Pagi yang cerah with the blue and cloudy sky. Ini adalah pagi yang ke-tiga saya bangun di kamar yang bukan tiny greeny square. Seperti dua pagi kemarin, sekitar enam pagi saya sudah membuka jendela. Udara pagi ini terasa segar daripada biasanya. Saya terdiam memandang ke luar jendela, memperhatikan hutan di samping kamar, menghirup pagi, dan mengagumi langit. Segarnya pagi ini sesegar kehidupan baru saya di sini.

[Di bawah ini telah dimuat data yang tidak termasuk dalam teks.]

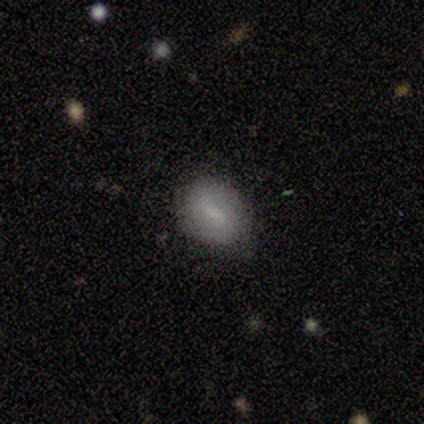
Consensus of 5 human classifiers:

Saya memutuskan berangkat ke kota ini sehari sebelum pergi. Cukup mendadak memang, tapi saya sudah pikirkan baik-baik dan siap mental atas apapun yang akan terjadi nantinya. Hari Selasa, 14 Desember, pagi-pagi Henri menjemput saya di Rumah Merah Muda. Kebetulan sekali, dia sedang ada tugas kantor ke Samarinda, jadi saya nebeng mobilnya sampai Samarinda. Sepanjang perjalanan cerah sekali, apalagi ditambah alunan album Weezer terbaru dari MP3 player di mobil Henri, rasanya perjalanan jadi semakin menyenangkan dan semangat. Kami ngobrol banyak hal untuk mengalihkan kantuk. Dia juga menceritakan rencana pertunangan dan pernikahannya.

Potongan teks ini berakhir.